Public Lands Keep Producing Jobs During Energy Slump

As the political season heads into its home stretch this year, the push to sell off our public lands is likely to get hotter than ever. But two recent national stories contain all the ammunition sportsmen need to mount a winning defense.

The Wyoming story is being echoed in every fossil-fuel producing state. From Alaska to Louisiana the crash in oil prices has led to tens of thousands of layoffs, capped wells, mothballed drilling rigs, and huge budget deficits.

I’m using Wyoming as an example because it typifies how the public-land battle has evolved across the West. Like many of its neighbors, this state is home to vast expanses of property jointly owned by all Americans that has long been managed for the optimal use of its many renewable resources.

These included timber, livestock grazing, and the whole list of outdoors spots, including hunting and fishing. The practice made economic sense: As long as the habitat base remained healthy, it would continue to supply the jobs and incomes produced by those industries.

But as the price of oil started to rise toward $100 per barrel a few years ago, a big push began to ignore those permanent jobs for the temporary but much bigger payoff of energy production.

Records show that since 2010, the energy and natural resource industries pumped $435 million into the coffers of congressional candidates.

At about the same time congressmen from those states began their demands that we turn over our lands to the states.

They pointed to the fracking booms making millionaires out of farmers across the country and said concerns for fish and wildlife, hunting and fishing, backpacking and camping were chump change standing in the way of making their states untold billions.

They demanded regulations be pared back, they got energy production a higher priority than wildlife and environmental concerns, and they pushed for blanket leasing and development that would rip up migration corridors and spoil pristine recreational habitat.

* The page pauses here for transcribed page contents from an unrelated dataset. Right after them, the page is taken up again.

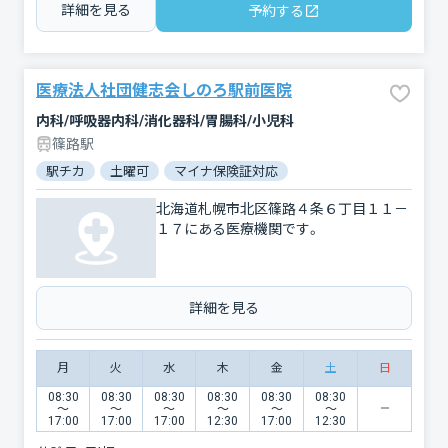
詳細を見る
予約する
医療法人社団健志会しのろ駅前医院
内科/呼吸器内科/消化器科/胃腸科/小児科
篠路駅
駅チカ
土曜可
マイナ保険証対応
北海道札幌市北区篠路４条６丁目１１－
１７にある医療機関です。
詳細を見る
月
火
水
木
金
土
日
08:30
08:30
08:30
08:30
08:30
08:30
〜
〜
〜
〜
〜
〜
17:00
17:00
17:00
12:30
17:00
12:30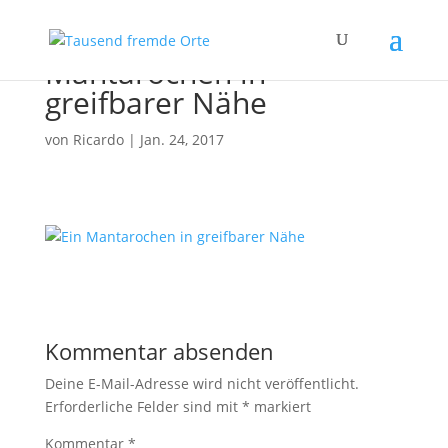
Mantarochen in
greifbarer Nähe
von
Ricardo
|
Jan. 24, 2017
Kommentar absenden
Deine E-Mail-Adresse wird nicht veröffentlicht.
Erforderliche Felder sind mit
*
markiert
Kommentar
*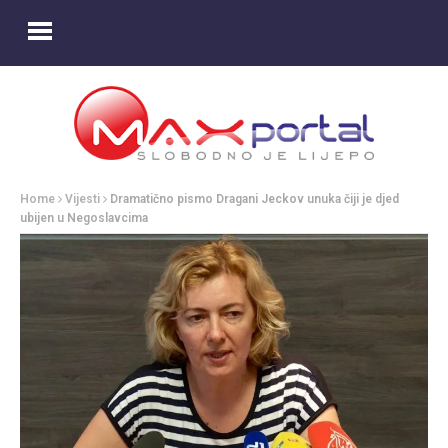
Home
Vijesti
Dramatično pismo Dragani Jeckov unuka čiji je djed
ubijen u Negoslavcima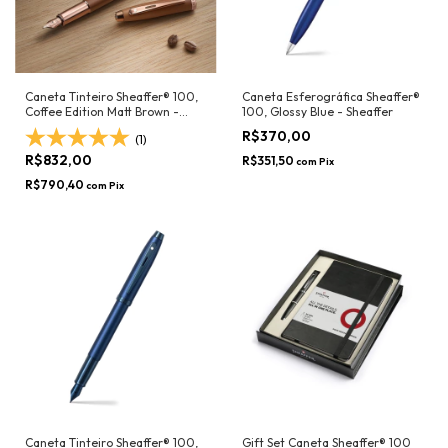
Caneta Tinteiro Sheaffer® 100,
Caneta Esferográfica Sheaffer®
Coffee Edition Matt Brown -
100, Glossy Blue - Sheaffer
Sheaffer
R$370,00
(1)
R$832,00
R$351,50
com
Pix
R$790,40
com
Pix
Caneta Tinteiro Sheaffer® 100,
Gift Set Caneta Sheaffer® 100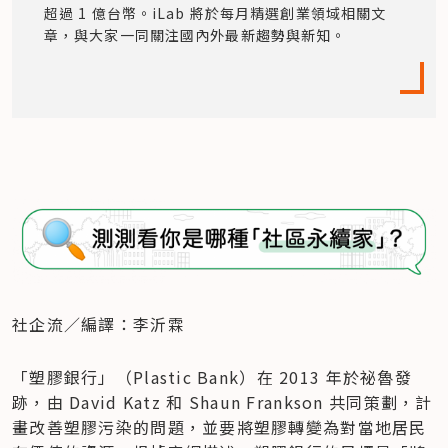
超過 1 億台幣。iLab 將於每月精選創業領域相關文
章，與大家一同關注國內外最新趨勢與新知。
社企流／編譯：李沂霖
「塑膠銀行」（Plastic Bank）在 2013 年於祕魯發
跡，由 David Katz 和 Shaun Frankson 共同策劃，計
畫改善塑膠污染的問題，並要將塑膠轉變為對當地居民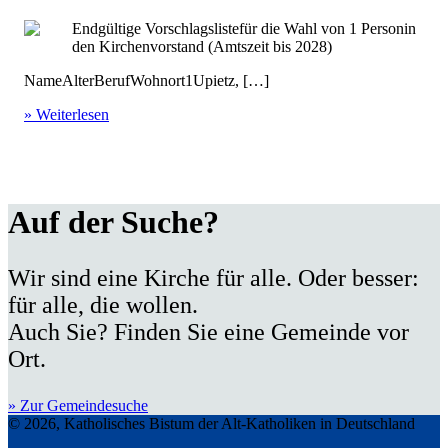
Endgültige Vorschlagslistefür die Wahl von 1 Personin
den Kirchenvorstand (Amtszeit bis 2028)
NameAlterBerufWohnort1Upietz, […]
» Weiterlesen
Auf der Suche?
Wir sind eine Kirche für alle. Oder besser:
für alle, die wollen.
Auch Sie? Finden Sie eine Gemeinde vor
Ort.
» Zur Gemeindesuche
© 2026, Katholisches Bistum der Alt-Katholiken in Deutschland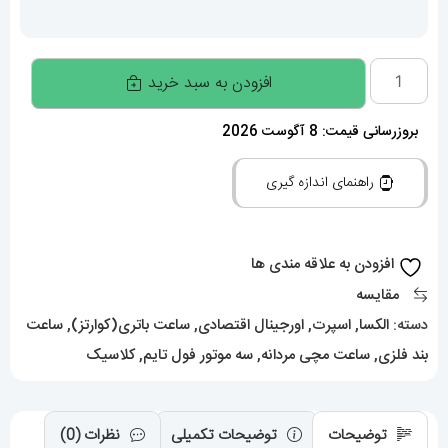
ساعت
افزودن به سبد خرید
الکسا
مردانه
بروزرسانی قیمت: 8 آگوست 2026
اورجینال
راهنمای اندازه گیری
بند
استیل
رزگلد
افزودن به علاقه مندی ها
صفحه
مقایسه
مشکی
دسته:
الکسا
,
اسپرت
,
اورجینال اقتصادی
,
ساعت باتری(کوارتز)
,
ساعت
020980
بند فلزی
,
ساعت مچی مردانه
,
سه موتور فول تایم
,
کلاسیک
ALEXA
Premier
عدد
توضیحات
توضیحات تکمیلی
نظرات (0)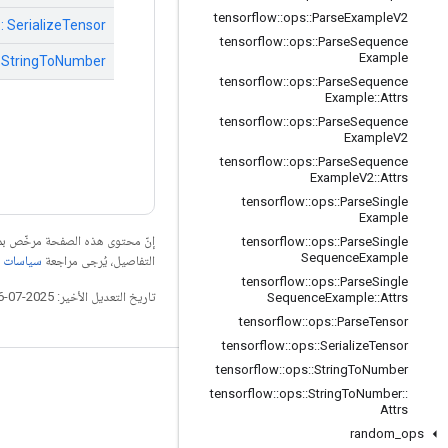
tensorflow
::
ops
::
Parse
Example
V2
:: SerializeTensor
tensorflow
::
ops
::
Parse
Sequence
Example
:: StringToNumber
tensorflow
::
ops
::
Parse
Sequence
Example
::
Attrs
tensorflow
::
ops
::
Parse
Sequence
Example
V2
tensorflow
::
ops
::
Parse
Sequence
Example
V2
::
Attrs
tensorflow
::
ops
::
Parse
Single
Example
إنّ محتوى هذه الصفحة مرخّص 
tensorflow
::
ops
::
Parse
Single
Sequence
Example
التفاصيل، يُرجى مراجعة
سياسات موقع elopers
tensorflow
::
ops
::
Parse
Single
تاريخ التعديل الأخير: 2025-07-26 (حسب التوقيت العالمي المتفَّق عليه)
Sequence
Example
::
Attrs
tensorflow
::
ops
::
Parse
Tensor
tensorflow
::
ops
::
Serialize
Tensor
tensorflow
::
ops
::
String
To
Number
التواصل الاجتماعي
tensorflow
::
ops
::
String
To
Number
::
Attrs
المدوّنة
random
_
ops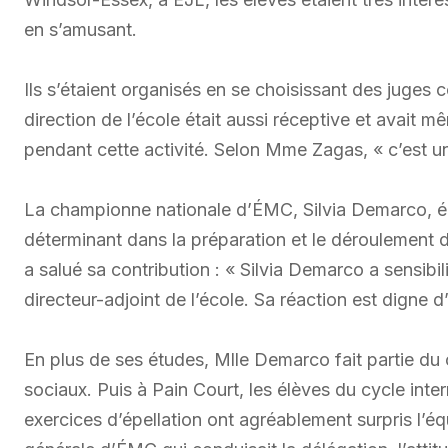
en s’amusant.
Ils s’étaient organisés en se choisissant des juges 
direction de l’école était aussi réceptive et avait
pendant cette activité. Selon Mme Zagas, « c’est un
La championne nationale d’ÉMC, Silvia Demarco, élè
déterminant dans la préparation et le déroulement d
a salué sa contribution : « Silvia Demarco a sensibi
directeur-adjoint de l’école. Sa réaction est digne d
En plus de ses études, Mlle Demarco fait partie d
sociaux. Puis à Pain Court, les élèves du cycle inter
exercices d’épellation ont agréablement surpris l’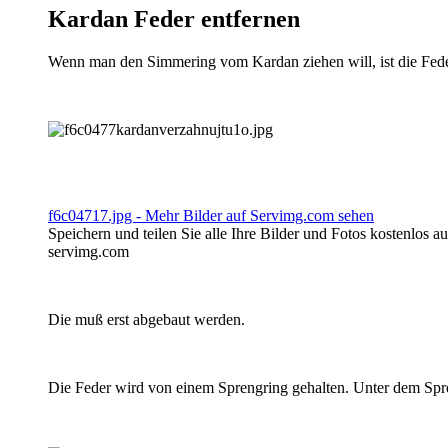
Kardan Feder entfernen
Wenn man den Simmering vom Kardan ziehen will, ist die Fed
f6c04717.jpg - Mehr Bilder auf Servimg.com sehen
Speichern und teilen Sie alle Ihre Bilder und Fotos kostenlos 
servimg.com
Die muß erst abgebaut werden.
Die Feder wird von einem Sprengring gehalten. Unter dem Spre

They actually got a lot of that accomplished – all while claiming they did it to “make America energy independent.”

Then the price of oil went from $100 to about $30. Suddenly, no one was singing “God Bless America” anymore. The rigs wells were being capped. The bars were being closed. And the unemployment lines were growing.

Meanwhile, the public property that was still intact keeps producing deer, elk, trout and waterfowl, continues to attract people who spend tens of thousands each year on outdoor gear, including guns, cameras, tents, backpacks and binoculars.

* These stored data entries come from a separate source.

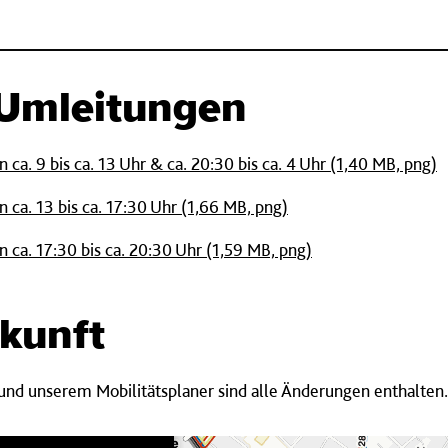
 Umleitungen
 ca. 9 bis ca. 13 Uhr & ca. 20:30 bis ca. 4 Uhr (1,40 MB, png)
 ca. 13 bis ca. 17:30 Uhr (1,66 MB, png)
 ca. 17:30 bis ca. 20:30 Uhr (1,59 MB, png)
kunft
 und unserem Mobilitätsplaner sind alle Änderungen enthalten.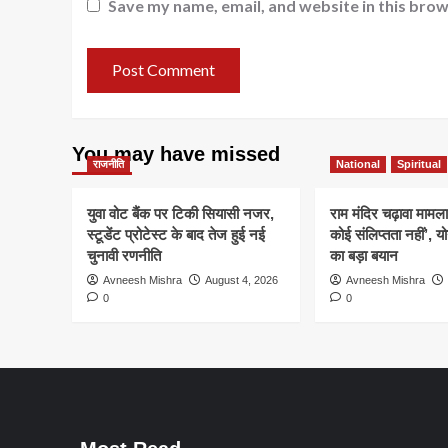
Save my name, email, and website in this brow
You may have missed
राजनीति
National
Spiritual
युवा वोट बैंक पर टिकी सियासी नजर,
राम मंदिर चढ़ावा मामला
स्टूडेंट प्रोटेस्ट के बाद तेज हुई नई
कोई संलिप्तता नहीं’, 
चुनावी रणनीति
का बड़ा बयान
Avneesh Mishra
August 4, 2026
Avneesh Mishra
0
0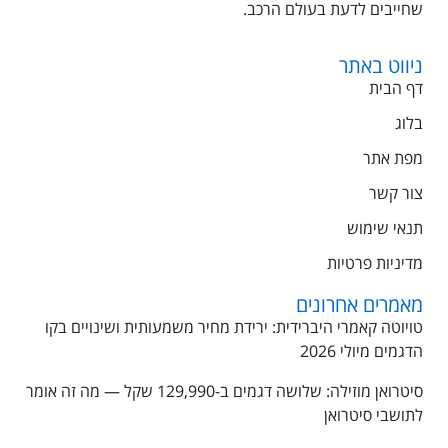
שחייבים לדעת בעולם הרכב.
ניווט באתר
דף הבית
בלוג
מפת אתר
צור קשר
תנאי שימוש
מדיניות פרטיות
מאמרים אחרונים
טויוטה קאמרי היברידית: ירידת מחיר משמעותית ושינויים בקו
הדגמים מיולי 2026
סיטרואן מוזילה: שלושה דגמים ב-129,990 שקל — מה זה אומר
לתושבי סיטרואן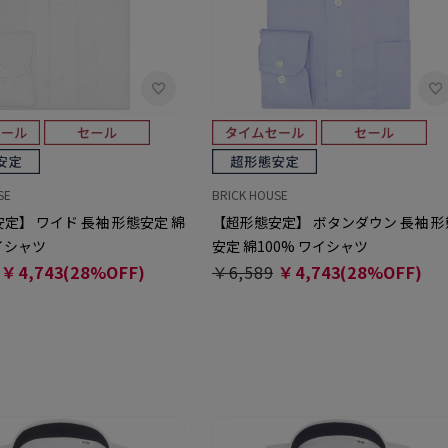
SE
BRICK HOUSE
定】 ワイド 長袖 形態安定 綿
【超形態安定】 ボタンダウン 長袖 形
ワイシャツ
安定 綿100% ワイシャツ
￥4,743(28%OFF)
￥6,589
￥4,743(28%OFF)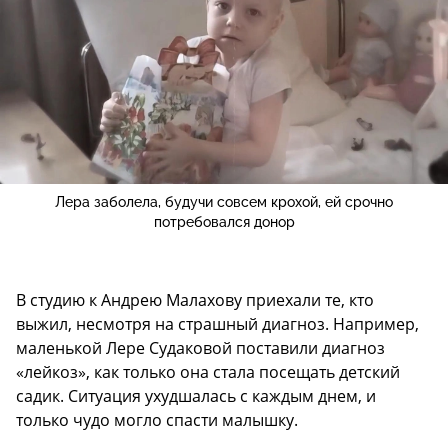
Лера заболела, будучи совсем крохой, ей срочно
потребовался донор
В студию к Андрею Малахову приехали те, кто
выжил, несмотря на страшный диагноз. Например,
маленькой Лере Судаковой поставили диагноз
«лейкоз», как только она стала посещать детский
садик. Ситуация ухудшалась с каждым днем, и
только чудо могло спасти малышку.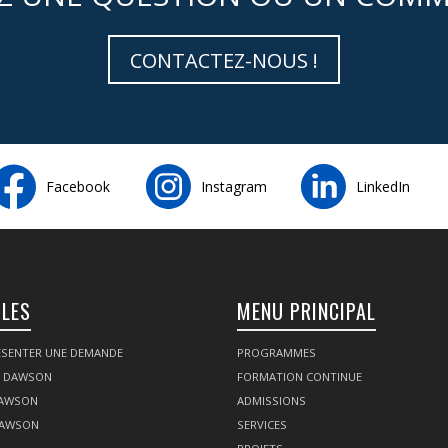
CONTACTEZ-NOUS !
Facebook
Instagram
LinkedIn
ILES
MENU PRINCIPAL
SENTER UNE DEMANDE
PROGRAMMES
Z DAWSON
FORMATION CONTINUE
DAWSON
ADMISSIONS
DAWSON
SERVICES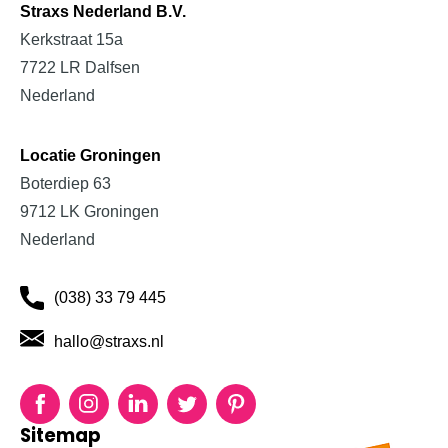
Projectinrichting
Straxs Nederland B.V.
Kerkstraat 15a
Bedrijfsinrichting
7722 LR Dalfsen
Schoolinrichting
Nederland
Zorginrichting
Locatie Groningen
Boterdiep 63
9712 LK Groningen
Nederland
(038) 33 79 445
hallo@straxs.nl
Facebook
Instagram
LinkedIn
Twitter
Pinterest
Sitemap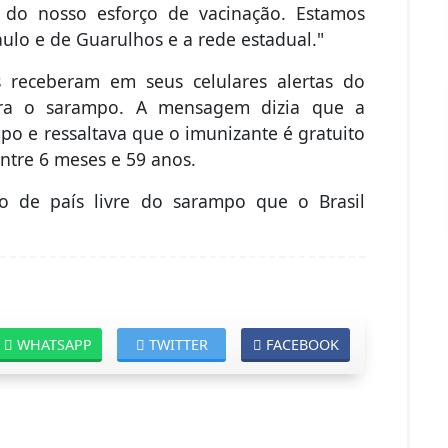
do nosso esforço de vacinação. Estamos
aulo e de Guarulhos e a rede estadual."
s receberam em seus celulares alertas do
tra o sarampo. A mensagem dizia que a
po e ressaltava que o imunizante é gratuito
entre 6 meses e 59 anos.
ão de país livre do sarampo que o Brasil
WHATSAPP
TWITTER
FACEBOOK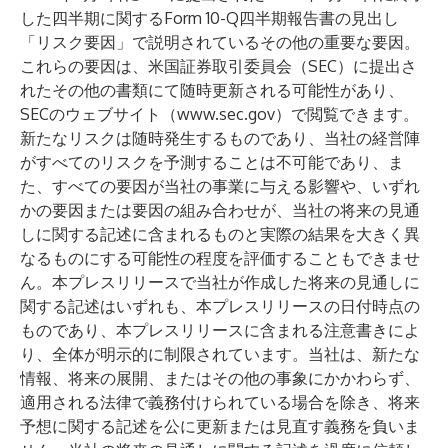
した四半期に関するForm 10-Q四半期報告書の見出し
「リスク要因」で説明されているその他の重要な要因。
これらの要因は、米国証券取引委員会（SEC）に提出さ
れたその他の書類にて随時更新される可能性があり、
SECのウェブサイト（
www.sec.gov
）で閲覧できます。
新たなリスクは随時発生するものであり、当社の経営陣
がすべてのリスクを予測することは不可能であり、ま
た、すべての要因が当社の事業に与える影響や、いずれ
かの要因または要因の組み合わせが、当社の将来の見通
しに関する記述に含まれるものと実際の結果を大きく異
なるものにする可能性の程度を評価することもできませ
ん。本プレスリリースで当社が作成した将来の見通しに
関する記述はいずれも、本プレスリリースの日付時点の
ものであり、本プレスリリースに含まれる注意書きによ
り、全体が明示的に制限されています。当社は、新たな
情報、将来の展開、またはその他の事象にかかわらず、
適用される法律で義務付けられている場合を除き、将来
予想に関する記述を公に更新または見直す義務を負いま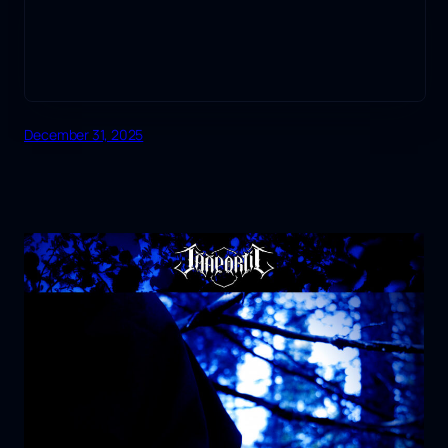
December 31, 2025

In other words, while yet another boom in an extractive industry has gone bust, companies that depend on a healthy landscape remains strong providing not only recreation, but also jobs and taxes.

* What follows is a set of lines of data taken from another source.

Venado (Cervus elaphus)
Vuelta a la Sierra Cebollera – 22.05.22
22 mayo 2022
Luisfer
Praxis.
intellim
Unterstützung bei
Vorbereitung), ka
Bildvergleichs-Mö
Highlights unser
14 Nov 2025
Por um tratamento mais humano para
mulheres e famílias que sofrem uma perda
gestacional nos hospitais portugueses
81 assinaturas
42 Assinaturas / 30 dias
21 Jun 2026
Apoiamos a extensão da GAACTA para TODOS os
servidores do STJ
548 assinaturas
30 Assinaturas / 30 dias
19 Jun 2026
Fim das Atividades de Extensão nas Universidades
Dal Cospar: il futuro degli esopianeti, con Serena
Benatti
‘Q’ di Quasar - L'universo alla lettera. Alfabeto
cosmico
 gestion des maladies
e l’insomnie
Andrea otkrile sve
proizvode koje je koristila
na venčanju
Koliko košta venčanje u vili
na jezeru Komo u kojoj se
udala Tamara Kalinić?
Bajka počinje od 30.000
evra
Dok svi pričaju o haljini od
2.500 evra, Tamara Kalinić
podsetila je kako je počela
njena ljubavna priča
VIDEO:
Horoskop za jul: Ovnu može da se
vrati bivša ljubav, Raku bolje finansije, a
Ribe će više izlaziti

That’s the value of that Wyoming headline. And anyone who knows much about Wyoming knows this is about the third time they’ve had this boom-bust oil cycle in the last 50 years.

After explaining that one, sportsmen can then use the next headline to remind opponents that the energy industry seldom just “rents” public property, even when the permits are time-limited. When they leave, they often leave a mess behind, a mess that prevents our property from producing those renewable benefits.

So keep those headlines and links handy, as we get closer to November. You’re going to need them.